There really is an abundance of talent here, a wealth of riches that is remarkably poorly utilized. Dennis Haysbert plays Roland's father and gets exactly one scene. Jackie Earle Haley plays, I dunno, "Head Rat Man" in Keystone New York. Meanwhile, Abbey Lee (Mad Max: Fury Road; The Neon Demon) is expertly cast as a bird-creature hiding as a human—her oversized eyes and spindly limbs give her a slightly alien quality that matches the role perfectly. It's too bad she's given nothing at all to do.

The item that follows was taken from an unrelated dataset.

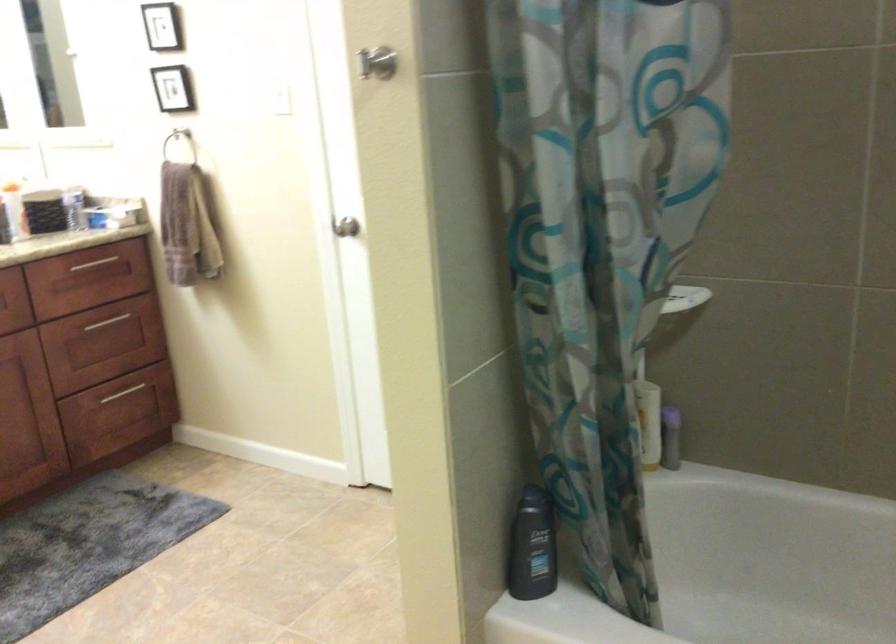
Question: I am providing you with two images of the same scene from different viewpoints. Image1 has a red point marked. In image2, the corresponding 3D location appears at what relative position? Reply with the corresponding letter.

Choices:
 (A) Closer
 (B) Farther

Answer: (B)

There are grating references to other King works through the film; Jake, for example, is said to have "the shine," an obvious reference to The Shining. We see the number 1408 appear onscreen and a sign advertising a Barlow and Straker's. If you understand these terms you'll be amused; if not, they'll wash over you. As someone who did get the references, all I can say is that I wish they'd spent more time on the film's script and the whole project's conception than they seem to have on the cussing Easter Eggs.

As a fan of the books and a fan of the actors and a fan of, I dunno, films, I guess, the whole experience was rather dispiriting. Thankfully, it's not very long. At 95 minutes or so it's the shortest tentpole misfire you'll see this year; as such, it moves along at a brisk pace that doesn't allow for much reflection over just how empty the whole thing is.